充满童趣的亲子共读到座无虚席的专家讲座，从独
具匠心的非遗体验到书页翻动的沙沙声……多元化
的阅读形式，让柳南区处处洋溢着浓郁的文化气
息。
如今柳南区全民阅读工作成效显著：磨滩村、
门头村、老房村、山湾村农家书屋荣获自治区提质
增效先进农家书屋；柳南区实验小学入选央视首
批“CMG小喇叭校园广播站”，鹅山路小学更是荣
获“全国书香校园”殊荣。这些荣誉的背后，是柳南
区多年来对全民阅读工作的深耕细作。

→ **WHAT THE TASK ASKS**: Render the text of every item above as a Markdown table with the columns Row and Line, one numbered row per line and no rows for blank lines.

→ **ANSWER TO THE EXERCISE**:
| Row | Line |
|---|---|
| 1 | 充满童趣的亲子共读到座无虚席的专家讲座，从独 |
| 2 | 具匠心的非遗体验到书页翻动的沙沙声……多元化 |
| 3 | 的阅读形式，让柳南区处处洋溢着浓郁的文化气 |
| 4 | 息。 |
| 5 | 如今柳南区全民阅读工作成效显著：磨滩村、 |
| 6 | 门头村、老房村、山湾村农家书屋荣获自治区提质 |
| 7 | 增效先进农家书屋；柳南区实验小学入选央视首 |
| 8 | 批“CMG小喇叭校园广播站”，鹅山路小学更是荣 |
| 9 | 获“全国书香校园”殊荣。这些荣誉的背后，是柳南 |
| 10 | 区多年来对全民阅读工作的深耕细作。 |